TASK TO CARRY OUT >> I'd like the data beneath this line reproduced exactly, without any of its images.

EXTRACTED ENTRIES >>
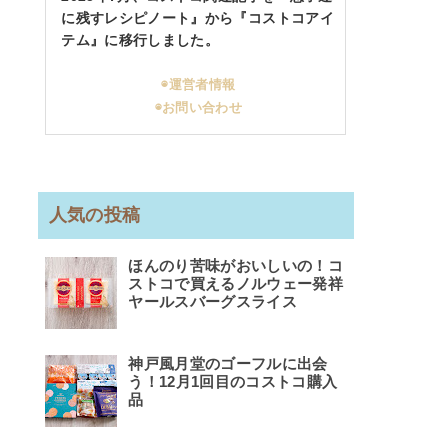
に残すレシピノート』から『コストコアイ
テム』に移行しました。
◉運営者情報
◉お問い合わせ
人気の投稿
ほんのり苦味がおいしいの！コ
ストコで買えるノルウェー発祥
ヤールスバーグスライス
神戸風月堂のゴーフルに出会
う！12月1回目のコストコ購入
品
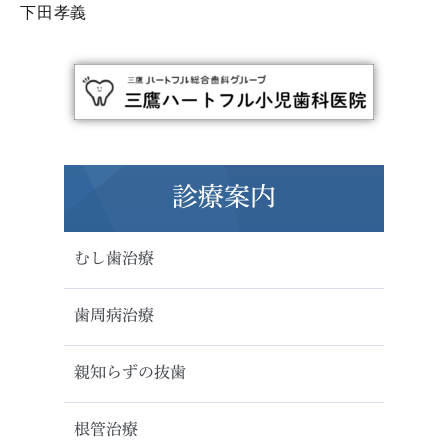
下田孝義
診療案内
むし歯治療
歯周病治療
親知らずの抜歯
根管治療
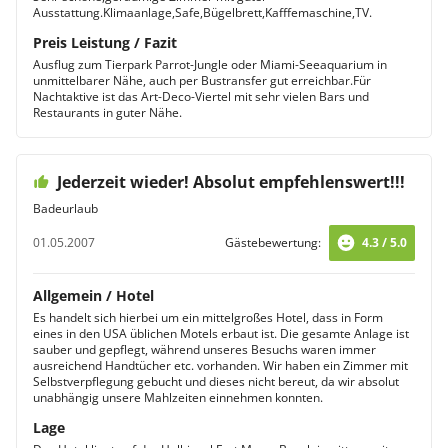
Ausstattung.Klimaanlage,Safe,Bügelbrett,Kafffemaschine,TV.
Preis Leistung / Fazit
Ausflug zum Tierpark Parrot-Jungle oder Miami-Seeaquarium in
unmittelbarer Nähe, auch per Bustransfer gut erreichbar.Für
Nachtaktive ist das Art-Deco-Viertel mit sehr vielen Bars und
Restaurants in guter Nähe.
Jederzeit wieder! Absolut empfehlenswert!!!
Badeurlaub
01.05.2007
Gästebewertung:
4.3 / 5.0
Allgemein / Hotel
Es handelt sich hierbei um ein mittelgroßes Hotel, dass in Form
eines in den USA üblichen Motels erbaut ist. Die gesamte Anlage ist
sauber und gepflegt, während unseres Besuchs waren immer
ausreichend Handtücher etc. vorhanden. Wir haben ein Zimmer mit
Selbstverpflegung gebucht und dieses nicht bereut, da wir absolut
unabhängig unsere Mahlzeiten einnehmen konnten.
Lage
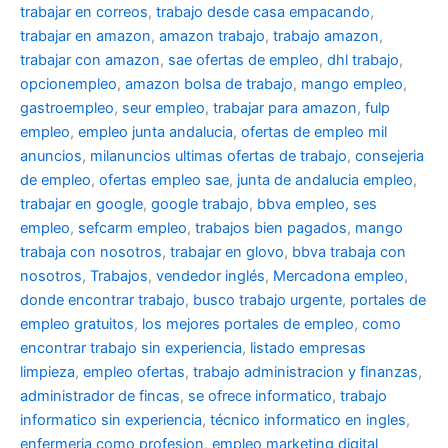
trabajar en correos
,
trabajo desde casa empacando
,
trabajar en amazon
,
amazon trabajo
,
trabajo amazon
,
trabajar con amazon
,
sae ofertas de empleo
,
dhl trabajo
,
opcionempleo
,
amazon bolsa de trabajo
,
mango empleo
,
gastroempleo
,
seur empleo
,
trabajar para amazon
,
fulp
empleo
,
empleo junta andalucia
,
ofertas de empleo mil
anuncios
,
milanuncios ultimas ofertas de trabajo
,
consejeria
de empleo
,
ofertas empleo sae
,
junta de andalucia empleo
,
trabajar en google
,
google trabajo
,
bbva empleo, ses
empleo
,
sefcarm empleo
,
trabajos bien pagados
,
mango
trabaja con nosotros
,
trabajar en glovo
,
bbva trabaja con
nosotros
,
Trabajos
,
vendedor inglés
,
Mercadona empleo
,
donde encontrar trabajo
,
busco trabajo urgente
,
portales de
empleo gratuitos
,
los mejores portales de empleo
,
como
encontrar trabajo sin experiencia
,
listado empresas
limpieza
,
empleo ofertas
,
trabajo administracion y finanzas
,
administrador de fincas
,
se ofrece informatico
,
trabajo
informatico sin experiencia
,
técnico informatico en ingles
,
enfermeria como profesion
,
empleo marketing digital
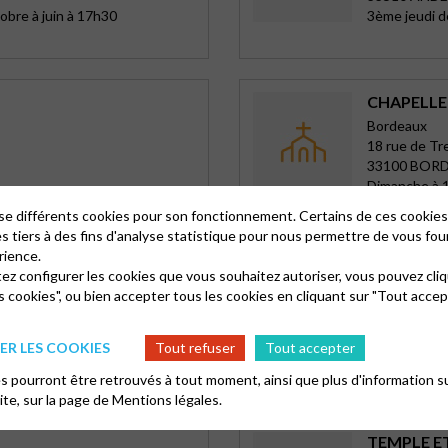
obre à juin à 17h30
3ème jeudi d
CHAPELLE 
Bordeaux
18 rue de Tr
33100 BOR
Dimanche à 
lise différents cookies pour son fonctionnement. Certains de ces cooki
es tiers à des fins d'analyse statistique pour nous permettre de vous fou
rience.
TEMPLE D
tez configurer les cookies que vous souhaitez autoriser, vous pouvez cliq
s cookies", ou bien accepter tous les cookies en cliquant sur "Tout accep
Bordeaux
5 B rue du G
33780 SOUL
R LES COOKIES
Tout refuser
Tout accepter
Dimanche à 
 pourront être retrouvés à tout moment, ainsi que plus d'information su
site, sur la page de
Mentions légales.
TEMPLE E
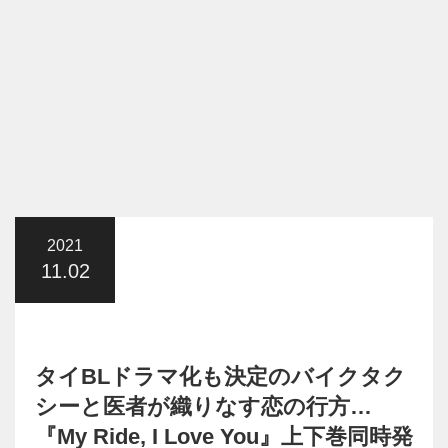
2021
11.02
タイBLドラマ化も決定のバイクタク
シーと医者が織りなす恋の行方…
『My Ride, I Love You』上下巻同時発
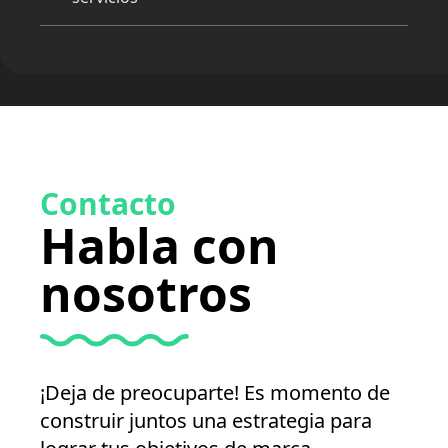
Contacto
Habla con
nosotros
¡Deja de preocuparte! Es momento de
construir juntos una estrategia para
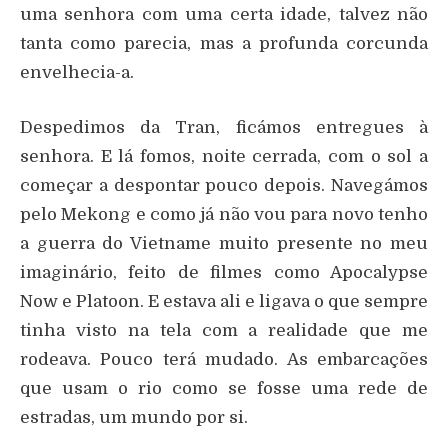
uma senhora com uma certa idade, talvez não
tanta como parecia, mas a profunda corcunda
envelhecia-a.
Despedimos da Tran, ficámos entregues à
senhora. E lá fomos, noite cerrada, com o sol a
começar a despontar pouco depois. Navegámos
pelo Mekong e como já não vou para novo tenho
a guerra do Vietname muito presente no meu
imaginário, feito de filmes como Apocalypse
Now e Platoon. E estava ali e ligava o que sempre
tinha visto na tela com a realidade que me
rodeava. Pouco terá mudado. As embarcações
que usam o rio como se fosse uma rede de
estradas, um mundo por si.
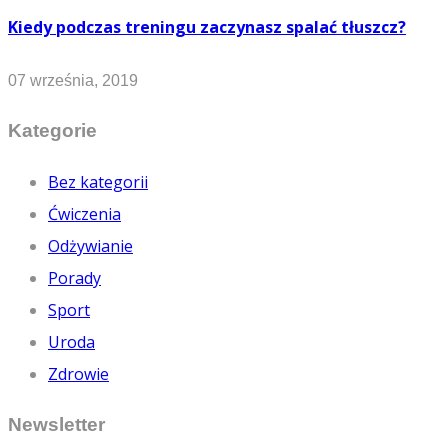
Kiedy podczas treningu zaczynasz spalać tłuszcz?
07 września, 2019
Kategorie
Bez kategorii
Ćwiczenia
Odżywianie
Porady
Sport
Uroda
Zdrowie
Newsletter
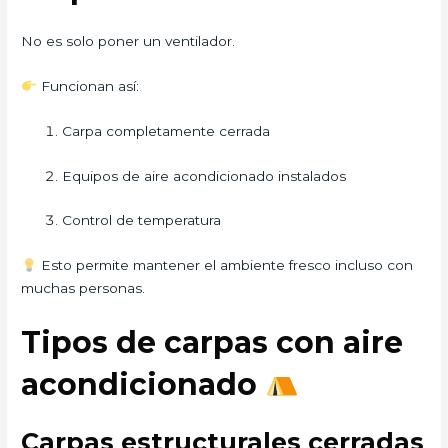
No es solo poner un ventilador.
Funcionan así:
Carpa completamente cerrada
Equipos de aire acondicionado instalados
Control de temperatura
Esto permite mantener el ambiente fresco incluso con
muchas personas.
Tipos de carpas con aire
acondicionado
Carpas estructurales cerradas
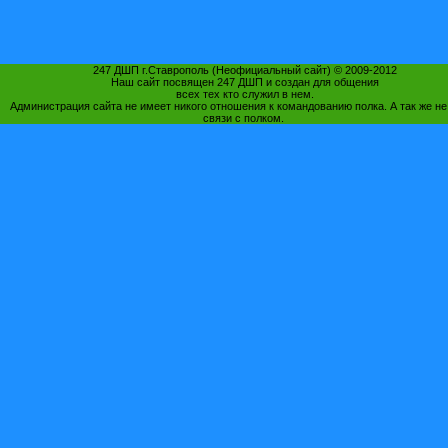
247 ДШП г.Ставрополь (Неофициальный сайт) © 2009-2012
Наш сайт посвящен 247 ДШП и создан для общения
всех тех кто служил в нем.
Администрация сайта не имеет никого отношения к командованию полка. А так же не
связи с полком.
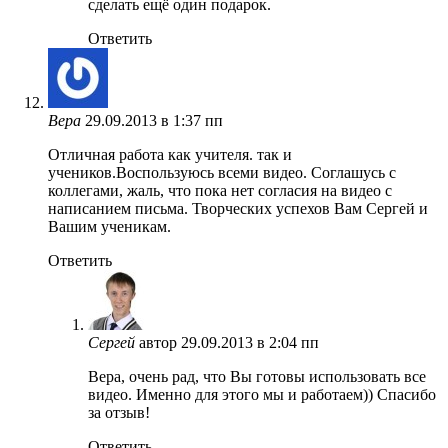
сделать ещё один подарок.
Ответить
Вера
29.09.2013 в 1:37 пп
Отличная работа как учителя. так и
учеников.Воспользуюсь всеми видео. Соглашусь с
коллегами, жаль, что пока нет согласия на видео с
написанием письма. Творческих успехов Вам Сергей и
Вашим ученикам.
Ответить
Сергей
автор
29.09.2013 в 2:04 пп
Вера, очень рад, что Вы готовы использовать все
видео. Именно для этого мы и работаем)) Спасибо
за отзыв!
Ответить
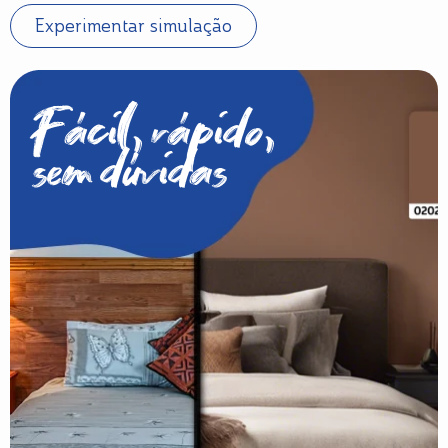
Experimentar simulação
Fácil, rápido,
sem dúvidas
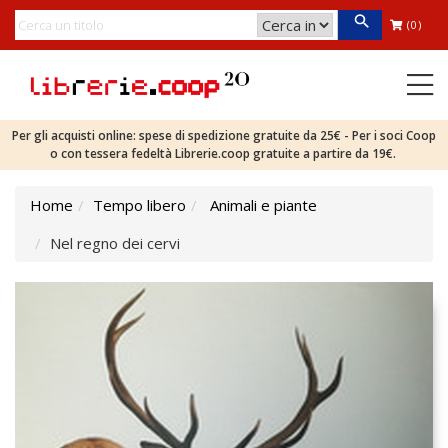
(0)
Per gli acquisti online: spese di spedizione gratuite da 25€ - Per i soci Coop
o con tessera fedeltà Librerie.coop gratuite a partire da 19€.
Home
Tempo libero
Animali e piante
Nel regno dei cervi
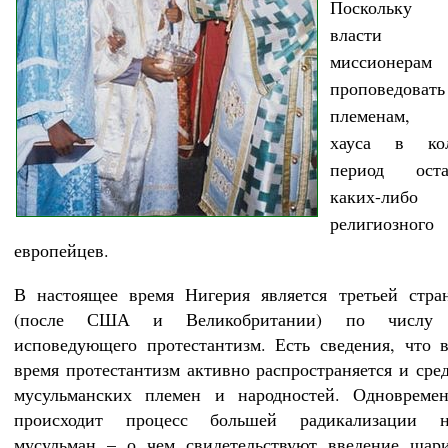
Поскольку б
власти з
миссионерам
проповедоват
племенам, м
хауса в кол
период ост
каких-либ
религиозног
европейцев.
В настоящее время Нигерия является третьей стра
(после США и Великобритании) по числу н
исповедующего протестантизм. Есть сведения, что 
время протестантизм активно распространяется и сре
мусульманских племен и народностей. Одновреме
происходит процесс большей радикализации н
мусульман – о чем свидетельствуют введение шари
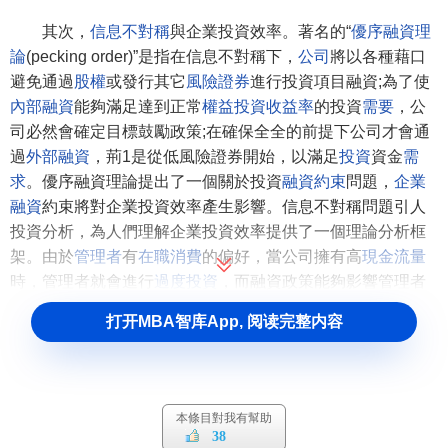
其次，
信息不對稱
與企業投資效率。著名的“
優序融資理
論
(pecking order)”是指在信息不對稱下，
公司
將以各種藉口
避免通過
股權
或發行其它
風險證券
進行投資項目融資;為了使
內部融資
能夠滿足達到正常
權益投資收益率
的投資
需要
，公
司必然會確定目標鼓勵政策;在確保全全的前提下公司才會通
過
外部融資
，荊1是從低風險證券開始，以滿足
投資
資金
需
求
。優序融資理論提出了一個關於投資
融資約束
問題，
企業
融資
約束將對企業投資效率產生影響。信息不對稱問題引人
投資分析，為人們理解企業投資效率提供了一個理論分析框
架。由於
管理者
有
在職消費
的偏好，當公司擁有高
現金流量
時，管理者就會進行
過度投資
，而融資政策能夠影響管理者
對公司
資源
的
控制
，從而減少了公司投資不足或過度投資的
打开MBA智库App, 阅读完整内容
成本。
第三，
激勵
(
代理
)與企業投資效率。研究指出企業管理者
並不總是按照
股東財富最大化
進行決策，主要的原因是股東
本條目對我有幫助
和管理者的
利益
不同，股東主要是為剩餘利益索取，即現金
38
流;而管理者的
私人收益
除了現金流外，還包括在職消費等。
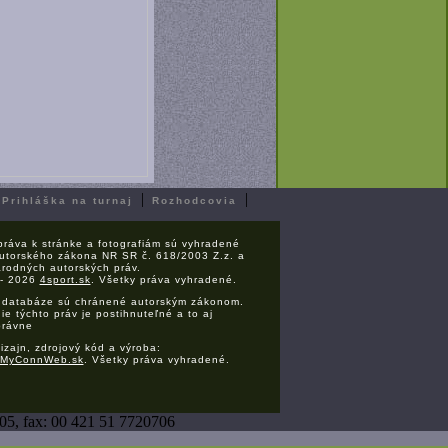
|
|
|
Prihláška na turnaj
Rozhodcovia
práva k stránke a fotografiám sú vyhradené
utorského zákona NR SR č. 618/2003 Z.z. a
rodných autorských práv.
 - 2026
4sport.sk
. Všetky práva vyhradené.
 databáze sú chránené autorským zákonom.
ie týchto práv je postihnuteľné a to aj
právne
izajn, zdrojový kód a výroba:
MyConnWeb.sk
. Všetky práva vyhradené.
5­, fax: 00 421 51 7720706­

YOUR SOLUTION >>
に残すレシピノート』から『コストコアイ
テム』に移行しました。
◉運営者情報
◉お問い合わせ
人気の投稿
ほんのり苦味がおいしいの！コ
ストコで買えるノルウェー発祥
ヤールスバーグスライス
神戸風月堂のゴーフルに出会
う！12月1回目のコストコ購入
品
下田孝義
診療案内
むし歯治療
歯周病治療
親知らずの抜歯
根管治療
Ausstattung.Klimaanlage,Safe,Bügelbrett,Kafffemaschine,TV.
Preis Leistung / Fazit
Ausflug zum Tierpark Parrot-Jungle oder Miami-Seeaquarium in
unmittelbarer Nähe, auch per Bustransfer gut erreichbar.Für
Nachtaktive ist das Art-Deco-Viertel mit sehr vielen Bars und
Restaurants in guter Nähe.
Jederzeit wieder! Absolut empfehlenswert!!!
Badeurlaub
01.05.2007
Gästebewertung:
4.3 / 5.0
Allgemein / Hotel
Es handelt sich hierbei um ein mittelgroßes Hotel, dass in Form
eines in den USA üblichen Motels erbaut ist. Die gesamte Anlage ist
sauber und gepflegt, während unseres Besuchs waren immer
ausreichend Handtücher etc. vorhanden. Wir haben ein Zimmer mit
Selbstverpflegung gebucht und dieses nicht bereut, da wir absolut
unabhängig unsere Mahlzeiten einnehmen konnten.
Lage
trabajar en correos
,
trabajo desde casa empacando
,
trabajar en amazon
,
amazon trabajo
,
trabajo amazon
,
trabajar con amazon
,
sae ofertas de empleo
,
dhl trabajo
,
opcionempleo
,
amazon bolsa de trabajo
,
mango empleo
,
gastroempleo
,
seur empleo
,
trabajar para amazon
,
fulp
empleo
,
empleo junta andalucia
,
ofertas de empleo mil
anuncios
,
milanuncios ultimas ofertas de trabajo
,
consejeria
de empleo
,
ofertas empleo sae
,
junta de andalucia empleo
,
trabajar en google
,
google trabajo
,
bbva empleo, ses
empleo
,
sefcarm empleo
,
trabajos bien pagados
,
mango
trabaja con nosotros
,
trabajar en glovo
,
bbva trabaja con
nosotros
,
Trabajos
,
vendedor inglés
,
Mercadona empleo
,
donde encontrar trabajo
,
busco trabajo urgente
,
portales de
empleo gratuitos
,
los mejores portales de empleo
,
como
encontrar trabajo sin experiencia
,
listado empresas
limpieza
,
empleo ofertas
,
trabajo administracion y finanzas
,
administrador de fincas
,
se ofrece informatico
,
trabajo
informatico sin experiencia
,
técnico informatico en ingles
,
enfermeria como profesion
,
empleo marketing digital
obre à juin à 17h30
3ème jeudi d
CHAPELLE 
Bordeaux
18 rue de Tr
33100 BOR
Dimanche à 
lise différents cookies pour son fonctionnement. Certains de ces cooki
es tiers à des fins d'analyse statistique pour nous permettre de vous fou
rience.
TEMPLE D
tez configurer les cookies que vous souhaitez autoriser, vous pouvez cliq
s cookies", ou bien accepter tous les cookies en cliquant sur "Tout accep
Bordeaux
5 B rue du G
33780 SOUL
R LES COOKIES
Tout refuser
Tout accepter
Dimanche à 
 pourront être retrouvés à tout moment, ainsi que plus d'information su
site, sur la page de
Mentions légales.
TEMPLE E
2021
11.02
タイBLドラマ化も決定のバイクタク
シーと医者が織りなす恋の行方…
『My Ride, I Love You』上下巻同時発
Contacto
Habla con
nosotros
¡Deja de preocuparte! Es momento de
construir juntos una estrategia para
uma senhora com uma certa idade, talvez não
tanta como parecia, mas a profunda corcunda
envelhecia-a.
Despedimos da Tran, ficámos entregues à
senhora. E lá fomos, noite cerrada, com o sol a
começar a despontar pouco depois. Navegámos
pelo Mekong e como já não vou para novo tenho
a guerra do Vietname muito presente no meu
imaginário, feito de filmes como Apocalypse
Now e Platoon. E estava ali e ligava o que sempre
tinha visto na tela com a realidade que me
rodeava. Pouco terá mudado. As embarcações
que usam o rio como se fosse uma rede de
estradas, um mundo por si.
Kiedy podczas treningu zaczynasz spalać tłuszcz?
07 września, 2019
Kategorie
Bez kategorii
Ćwiczenia
Odżywianie
Porady
Sport
Uroda
Zdrowie
Newsletter
No es solo poner un ventilador.
Funcionan así:
Carpa completamente cerrada
Equipos de aire acondicionado instalados
Control de temperatura
Esto permite mantener el ambiente fresco incluso con
muchas personas.
Tipos de carpas con aire
acondicionado
Carpas estructurales cerradas
247 ДШП г.Ставрополь (Неофициальный сайт) © 2009-2012
Наш сайт посвящен 247 ДШП и создан для общения
всех тех кто служил в нем.
Администрация сайта не имеет никого отношения к командованию полка. А так же не
связи с полком.
сделать ещё один подарок.
Ответить
Вера
29.09.2013 в 1:37 пп
Отличная работа как учителя. так и
учеников.Воспользуюсь всеми видео. Соглашусь с
коллегами, жаль, что пока нет согласия на видео с
написанием письма. Творческих успехов Вам Сергей и
Вашим ученикам.
Ответить
Сергей
автор
29.09.2013 в 2:04 пп
Вера, очень рад, что Вы готовы использовать все
видео. Именно для этого мы и работаем)) Спасибо
за отзыв!
Ответить
Experimentar simulação
Fácil, rápido,
sem dúvidas
(0)
Per gli acquisti online: spese di spedizione gratuite da 25€ - Per i soci Coop
o con tessera fedeltà Librerie.coop gratuite a partire da 19€.
Home
Tempo libero
Animali e piante
Nel regno dei cervi
Поскольку б
власти з
миссионерам
проповедоват
племенам, м
хауса в кол
период ост
каких-либ
религиозног
европейцев.
В настоящее время Нигерия является третьей стра
(после США и Великобритании) по числу н
исповедующего протестантизм. Есть сведения, что 
время протестантизм активно распространяется и сре
мусульманских племен и народностей. Одновреме
происходит процесс большей радикализации н
мусульман – о чем свидетельствуют введение шари
其次，
信息不對稱
與企業投資效率。著名的“
優序融資理
論
(pecking order)”是指在信息不對稱下，
公司
將以各種藉口
避免通過
股權
或發行其它
風險證券
進行投資項目融資;為了使
內部融資
能夠滿足達到正常
權益投資收益率
的投資
需要
，公
司必然會確定目標鼓勵政策;在確保全全的前提下公司才會通
過
外部融資
，荊1是從低風險證券開始，以滿足
投資
資金
需
求
。優序融資理論提出了一個關於投資
融資約束
問題，
企業
融資
約束將對企業投資效率產生影響。信息不對稱問題引人
投資分析，為人們理解企業投資效率提供了一個理論分析框
架。由於
管理者
有
在職消費
的偏好，當公司擁有高
現金流量
時，管理者就會進行
過度投資
，而融資政策能夠影響管理者
對公司
資源
的
控制
，從而減少了公司投資不足或過度投資的
打开MBA智库App, 阅读完整内容
成本。
第三，
激勵
(
代理
)與企業投資效率。研究指出企業管理者
並不總是按照
股東財富最大化
進行決策，主要的原因是股東
本條目對我有幫助
和管理者的
利益
不同，股東主要是為剩餘利益索取，即現金
38
流;而管理者的
私人收益
除了現金流外，還包括在職消費等。
|
|
|
Prihláška na turnaj
Rozhodcovia
práva k stránke a fotografiám sú vyhradené
utorského zákona NR SR č. 618/2003 Z.z. a
rodných autorských práv.
 - 2026
4sport.sk
. Všetky práva vyhradené.
 databáze sú chránené autorským zákonom.
ie týchto práv je postihnuteľné a to aj
právne
izajn, zdrojový kód a výroba:
MyConnWeb.sk
. Všetky práva vyhradené.
5­, fax: 00 421 51 7720706­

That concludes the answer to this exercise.